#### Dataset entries
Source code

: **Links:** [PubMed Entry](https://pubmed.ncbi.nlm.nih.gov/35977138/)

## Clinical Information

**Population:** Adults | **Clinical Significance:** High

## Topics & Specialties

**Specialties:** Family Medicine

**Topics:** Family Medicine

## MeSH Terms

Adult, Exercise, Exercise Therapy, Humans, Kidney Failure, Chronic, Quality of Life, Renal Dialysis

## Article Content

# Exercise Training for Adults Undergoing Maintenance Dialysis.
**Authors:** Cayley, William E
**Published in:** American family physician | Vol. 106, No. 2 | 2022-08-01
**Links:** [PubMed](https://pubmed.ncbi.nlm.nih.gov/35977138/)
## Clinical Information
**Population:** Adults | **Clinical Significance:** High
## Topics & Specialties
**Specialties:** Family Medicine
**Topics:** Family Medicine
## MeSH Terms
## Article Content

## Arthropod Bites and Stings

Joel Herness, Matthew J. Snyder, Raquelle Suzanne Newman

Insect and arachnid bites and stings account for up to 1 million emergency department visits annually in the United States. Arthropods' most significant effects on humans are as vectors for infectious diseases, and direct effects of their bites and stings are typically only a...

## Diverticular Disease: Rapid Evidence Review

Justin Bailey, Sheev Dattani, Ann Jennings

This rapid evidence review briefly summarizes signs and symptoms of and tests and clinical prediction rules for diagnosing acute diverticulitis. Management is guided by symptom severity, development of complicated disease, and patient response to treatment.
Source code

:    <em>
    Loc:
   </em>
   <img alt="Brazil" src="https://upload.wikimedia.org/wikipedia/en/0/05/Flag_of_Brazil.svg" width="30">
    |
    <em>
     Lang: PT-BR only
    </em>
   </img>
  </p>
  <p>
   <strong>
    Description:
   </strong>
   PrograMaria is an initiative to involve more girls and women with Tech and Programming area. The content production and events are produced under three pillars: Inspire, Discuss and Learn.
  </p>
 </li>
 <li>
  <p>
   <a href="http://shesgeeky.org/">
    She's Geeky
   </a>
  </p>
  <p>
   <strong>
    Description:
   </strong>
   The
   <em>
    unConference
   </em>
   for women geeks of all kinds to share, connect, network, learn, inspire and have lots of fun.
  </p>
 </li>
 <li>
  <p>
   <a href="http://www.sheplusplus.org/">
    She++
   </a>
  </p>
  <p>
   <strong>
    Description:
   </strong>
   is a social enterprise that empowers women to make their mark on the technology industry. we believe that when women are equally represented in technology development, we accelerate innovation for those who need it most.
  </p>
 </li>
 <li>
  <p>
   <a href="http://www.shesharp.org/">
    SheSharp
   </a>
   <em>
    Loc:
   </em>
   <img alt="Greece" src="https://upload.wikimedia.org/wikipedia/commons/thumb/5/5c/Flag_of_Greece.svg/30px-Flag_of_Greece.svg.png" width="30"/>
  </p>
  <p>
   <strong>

#### Task
Copy each line above exactly as it stands.

#### Reply
Source code

: **Links:** [PubMed Entry](https://pubmed.ncbi.nlm.nih.gov/35977138/)

## Clinical Information

**Population:** Adults | **Clinical Significance:** High

## Topics & Specialties

**Specialties:** Family Medicine

**Topics:** Family Medicine

## MeSH Terms

Adult, Exercise, Exercise Therapy, Humans, Kidney Failure, Chronic, Quality of Life, Renal Dialysis

## Article Content

# Exercise Training for Adults Undergoing Maintenance Dialysis.
**Authors:** Cayley, William E
**Published in:** American family physician | Vol. 106, No. 2 | 2022-08-01
**Links:** [PubMed](https://pubmed.ncbi.nlm.nih.gov/35977138/)
## Clinical Information
**Population:** Adults | **Clinical Significance:** High
## Topics & Specialties
**Specialties:** Family Medicine
**Topics:** Family Medicine
## MeSH Terms
## Article Content

## Arthropod Bites and Stings

Joel Herness, Matthew J. Snyder, Raquelle Suzanne Newman

Insect and arachnid bites and stings account for up to 1 million emergency department visits annually in the United States. Arthropods' most significant effects on humans are as vectors for infectious diseases, and direct effects of their bites and stings are typically only a...

## Diverticular Disease: Rapid Evidence Review

Justin Bailey, Sheev Dattani, Ann Jennings

This rapid evidence review briefly summarizes signs and symptoms of and tests and clinical prediction rules for diagnosing acute diverticulitis. Management is guided by symptom severity, development of complicated disease, and patient response to treatment.
Source code

:    <em>
    Loc:
   </em>
   <img alt="Brazil" src="https://upload.wikimedia.org/wikipedia/en/0/05/Flag_of_Brazil.svg" width="30">
    |
    <em>
     Lang: PT-BR only
    </em>
   </img>
  </p>
  <p>
   <strong>
    Description:
   </strong>
   PrograMaria is an initiative to involve more girls and women with Tech and Programming area. The content production and events are produced under three pillars: Inspire, Discuss and Learn.
  </p>
 </li>
 <li>
  <p>
   <a href="http://shesgeeky.org/">
    She's Geeky
   </a>
  </p>
  <p>
   <strong>
    Description:
   </strong>
   The
   <em>
    unConference
   </em>
   for women geeks of all kinds to share, connect, network, learn, inspire and have lots of fun.
  </p>
 </li>
 <li>
  <p>
   <a href="http://www.sheplusplus.org/">
    She++
   </a>
  </p>
  <p>
   <strong>
    Description:
   </strong>
   is a social enterprise that empowers women to make their mark on the technology industry. we believe that when women are equally represented in technology development, we accelerate innovation for those who need it most.
  </p>
 </li>
 <li>
  <p>
   <a href="http://www.shesharp.org/">
    SheSharp
   </a>
   <em>
    Loc:
   </em>
   <img alt="Greece" src="https://upload.wikimedia.org/wikipedia/commons/thumb/5/5c/Flag_of_Greece.svg/30px-Flag_of_Greece.svg.png" width="30"/>
  </p>
  <p>
   <strong>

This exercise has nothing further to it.